Anomalous BGP announcements and the massive Facebook outage

Earlier today, Facebook experienced a 6 hour long outage that took out several services including Facebook, WhatsApp and Instagram. This is the not the first time that Facebook has had a significant outage, in 2015, Instagram’s TLS certificate expired, a software bug caused an outage in 2016 and in 2019, a server misconfiguration caused a massive outage that was only fully resolved 24 hours later.

The internet is a network of networks, which require the use of protocols like Border Gateway Protocol (BGP) so that these networks can tell other networks to how to route traffic to and from them. Providers use BGP to determine which networks their traffic is routed through taking into account cost and speed.

The root cause of this outage was a BGP mishap that started at roughly 15:30 UTC when the first set of BGP announcements for various prefixes were made, at 15:39 UTC a series of BGP announcements were observed including various route withdrawal requests and at 15:42, a large amount of BGP route withdrawals took place. BGP withdrawals effectively withdraw an announced route that was previously made.

Facebook has 2 ASN networks (AS32934 and AS63293) which have a combined total of 209 IPv4 prefixes and 305 IPv6 prefixes which cover a total of 158 208 IP addresses. Both ASNs were affected by this announcement and affected internal and external systems of services including Facebook, WhatsApp, and Instagram. Most notably Facebook’s DNS servers which serve all 3 services was also affected as the BGP route for the prefix that houses this critical piece of infrastructure was withdrawn. As a result, important core, and internal services were not reachable. This meant that any requests internally or externally would fail as DNS is a core building block of network infrastructure.

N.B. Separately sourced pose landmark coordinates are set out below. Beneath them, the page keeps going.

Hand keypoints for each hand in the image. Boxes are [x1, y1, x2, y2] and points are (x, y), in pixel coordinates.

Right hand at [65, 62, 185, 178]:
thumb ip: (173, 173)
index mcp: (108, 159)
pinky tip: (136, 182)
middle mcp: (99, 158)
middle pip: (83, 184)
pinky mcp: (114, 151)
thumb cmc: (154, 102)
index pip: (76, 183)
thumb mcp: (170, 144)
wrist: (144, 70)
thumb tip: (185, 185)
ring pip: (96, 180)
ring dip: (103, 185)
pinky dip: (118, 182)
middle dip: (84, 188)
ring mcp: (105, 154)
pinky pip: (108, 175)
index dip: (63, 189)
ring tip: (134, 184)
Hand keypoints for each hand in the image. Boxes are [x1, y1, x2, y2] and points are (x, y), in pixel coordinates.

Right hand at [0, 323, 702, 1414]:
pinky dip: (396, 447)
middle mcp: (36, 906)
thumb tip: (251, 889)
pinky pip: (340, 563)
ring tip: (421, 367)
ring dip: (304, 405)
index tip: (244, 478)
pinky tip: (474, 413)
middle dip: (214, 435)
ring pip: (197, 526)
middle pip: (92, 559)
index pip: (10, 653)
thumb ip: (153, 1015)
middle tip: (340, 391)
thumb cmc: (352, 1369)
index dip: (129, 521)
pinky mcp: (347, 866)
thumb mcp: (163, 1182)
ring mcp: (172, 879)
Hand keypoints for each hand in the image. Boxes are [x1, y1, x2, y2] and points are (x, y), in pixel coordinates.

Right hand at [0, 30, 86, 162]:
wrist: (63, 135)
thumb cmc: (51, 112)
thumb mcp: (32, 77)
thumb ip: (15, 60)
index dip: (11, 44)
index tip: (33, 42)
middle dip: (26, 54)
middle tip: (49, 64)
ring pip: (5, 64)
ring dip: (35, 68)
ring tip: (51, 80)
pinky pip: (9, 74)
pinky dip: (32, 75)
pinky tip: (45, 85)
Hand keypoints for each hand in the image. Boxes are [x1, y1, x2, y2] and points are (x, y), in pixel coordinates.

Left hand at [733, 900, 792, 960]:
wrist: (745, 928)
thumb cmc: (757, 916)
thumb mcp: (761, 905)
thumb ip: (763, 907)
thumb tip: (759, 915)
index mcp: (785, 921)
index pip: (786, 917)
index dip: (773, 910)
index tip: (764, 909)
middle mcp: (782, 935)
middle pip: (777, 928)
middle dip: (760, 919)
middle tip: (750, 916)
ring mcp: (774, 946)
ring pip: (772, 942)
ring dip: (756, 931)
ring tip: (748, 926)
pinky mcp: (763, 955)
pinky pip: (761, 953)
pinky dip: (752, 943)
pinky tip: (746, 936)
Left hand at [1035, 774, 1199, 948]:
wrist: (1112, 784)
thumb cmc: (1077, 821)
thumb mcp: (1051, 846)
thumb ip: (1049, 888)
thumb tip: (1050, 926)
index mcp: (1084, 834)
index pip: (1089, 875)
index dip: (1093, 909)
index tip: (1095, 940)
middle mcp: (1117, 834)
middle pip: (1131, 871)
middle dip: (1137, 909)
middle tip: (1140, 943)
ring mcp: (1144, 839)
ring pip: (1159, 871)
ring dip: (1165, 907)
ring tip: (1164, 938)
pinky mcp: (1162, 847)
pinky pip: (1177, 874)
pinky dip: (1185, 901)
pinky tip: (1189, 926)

Shortly after the start of the outage, a member of the Facebook infrastructure team posted on Reddit that:

There are people now trying to gain access to the peering routers to implement fixes, but the people with physical access is separate from the people with knowledge of how to actually authenticate to the systems and people who know what to actually do, so there is now a logistical challenge with getting all that knowledge unified (sic).

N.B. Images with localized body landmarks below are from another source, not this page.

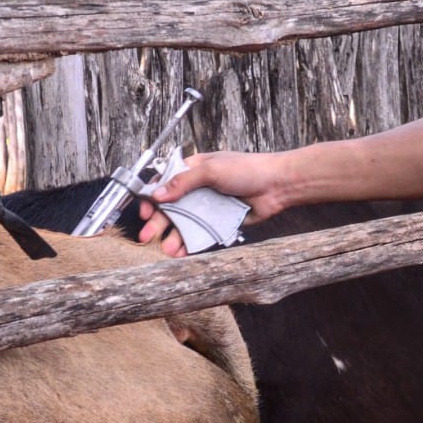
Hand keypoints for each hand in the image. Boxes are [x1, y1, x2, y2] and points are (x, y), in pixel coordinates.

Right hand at [137, 150, 290, 255]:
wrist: (277, 186)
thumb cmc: (248, 169)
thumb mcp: (212, 170)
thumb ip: (183, 182)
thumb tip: (157, 194)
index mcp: (193, 170)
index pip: (164, 183)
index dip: (152, 197)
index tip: (145, 211)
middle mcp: (198, 189)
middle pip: (170, 207)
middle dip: (158, 222)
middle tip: (147, 236)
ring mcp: (208, 206)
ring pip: (184, 223)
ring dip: (173, 236)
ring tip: (167, 249)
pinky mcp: (219, 221)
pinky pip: (200, 233)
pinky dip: (190, 243)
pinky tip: (181, 252)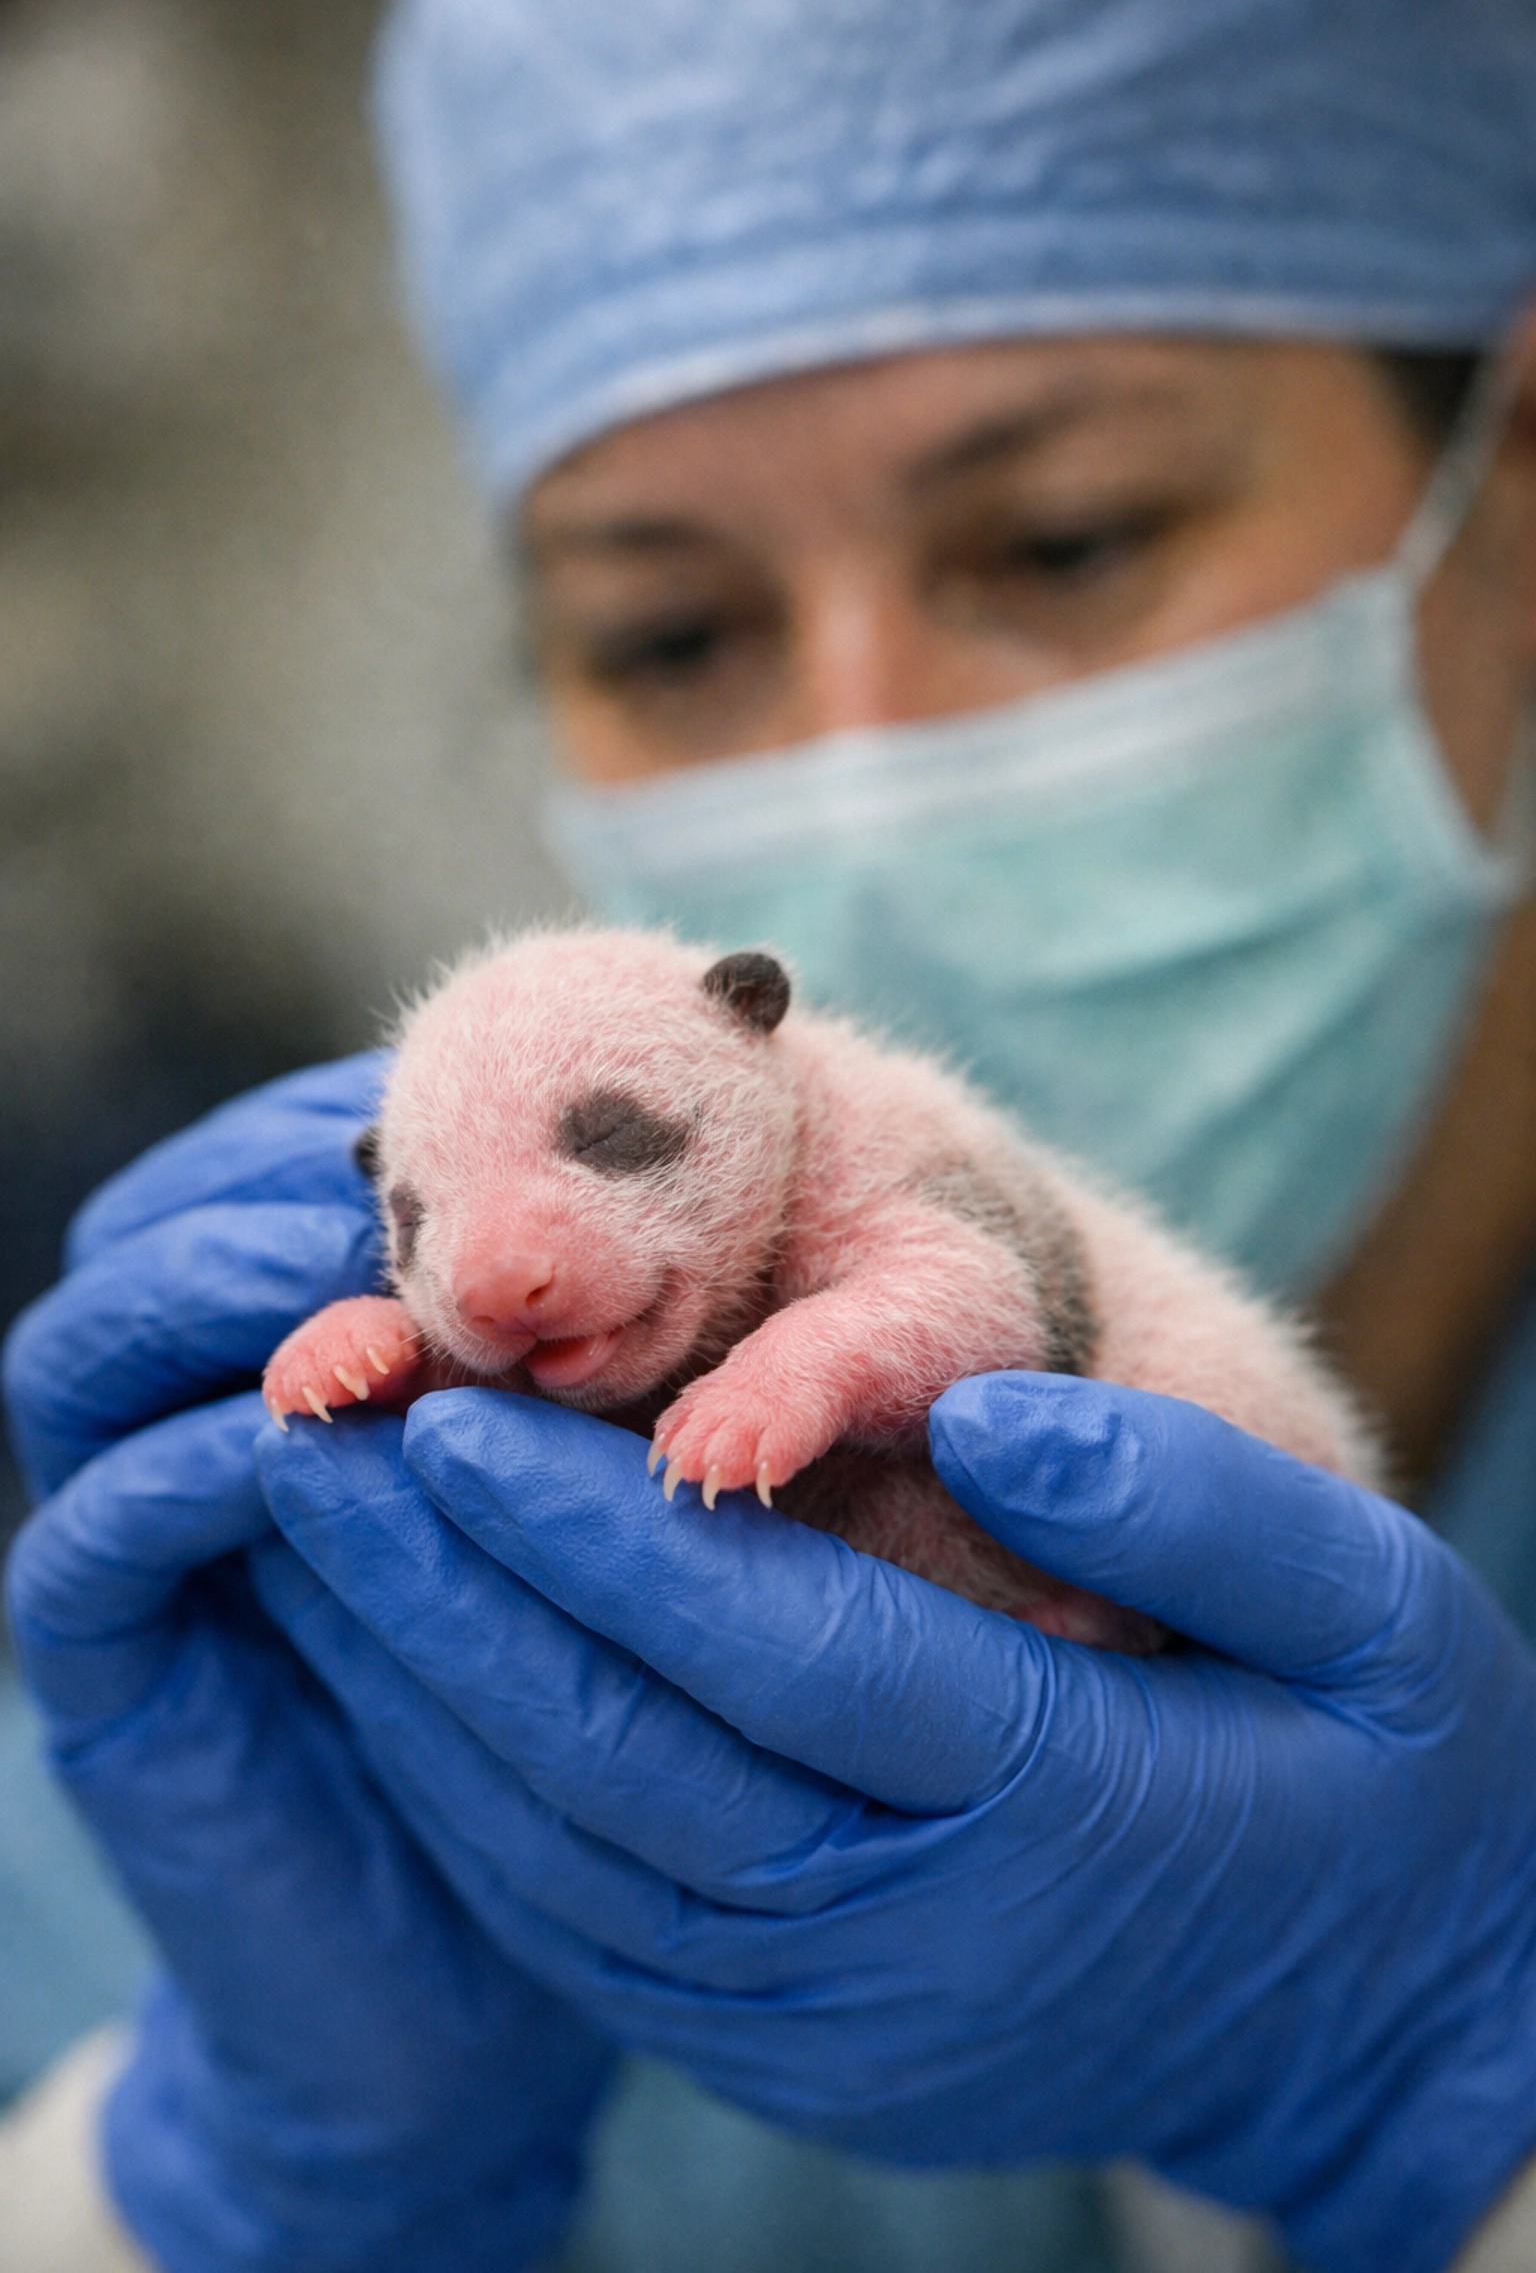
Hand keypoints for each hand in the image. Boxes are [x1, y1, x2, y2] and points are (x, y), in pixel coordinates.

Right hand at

In the animation below, you can see the initial BGP announcements for a small set of prefixes with some withdrawals made at 15:39 UTC followed by the large amount of withdrawals at 15:42 UTC. At 17:14 UTC, routes for a subset of prefixes were re-announced. At 21:19 UTC, a large number of prefixes were re-announced which re-established connectivity to the internet and by 22:00 UTC all services appeared to be operating normally.

Facebook BGP Announcements

During the outage, Facebook’s official status page at status.fb.com and the homepage of the registrar that Facebook uses was also not available. With no DNS resolution in place, no email could be sent or delivered, and internal tools were not usable. There were reports of Facebook employees that were unable to access the office as the access system was also affected. Due to the lack of DNS resolution, some registrars like GoDaddy displayed that Facebook.com was for sale which is a quirk in the way that domain tools handle this situation.

Lessons to be learned:

While we will have to wait for Facebook’s official post-mortem, it is certainly clear that the recovery of this situation was probably quite challenging and was exacerbated by the fact that the tools needed to fix the issue were unreachable by the respective engineers.  Engineers needed to gain physical access to the peering routers in data centers in order to authenticate to the systems that could resolve this issue. Restarting a large distributed system is very complicated which is further complicated if systems need to bootstrap from other systems that may not be available at the time that they are restarted.

All IT teams, especially those in charge of large complex networks should regularly run incident response tests to ensure that if such events occur, they are equipped to deal with them. These tests should also ensure that the required break glass processes are in place to deal with unusual events such as what happens when physical access control systems are not working. In 2019, a GPS time epoch roll-over occurred and some enterprises whose NTP sources relied on GPS time found themselves in a precarious situation when the time rolled back to 1980 and all their certificates stopped working.

In the past, issues with BGP have generally centered around a single bad route announcement or BGP hijacking which is enabled by the trust relationships that network operators have with each other. In 2017, a Russian controlled telco performed a BGP hijack on MasterCard, Visa and 2 dozen financial services and in 2018, hackers performed a BGP hijack of Amazon’s DNS to steal cryptocurrency. The issue of BGP hijacking can be solved with Resource Public Key Infrastructure (RPKI), however not all ISPs are RPKI compliant.

Event timeline:

  • 15:31 – First BGP announcement is observed on several prefixes
  • 15:39 – Several announcements were made including route withdrawal requests
  • 15:42 – A significant amount of BGP withdrawals requests are announced which also include prefixes of the DNS servers
  • 17:14 – The subset of prefixes are being re-announced to external networks
  • 21:19 – Many announcements are made to bring services online
  • 21:25 – DNS resolution is working but Facebook and WhatsApp are still inaccessible
  • 21:45 – WhatsApp starts sending notifications
  • 22:00 – All services appear to be restored

If you are interested in BGP, Facebook did a Usenix talk earlier this year speaking about how they do BGP.

This is a developing story and will be updated as new details emerge…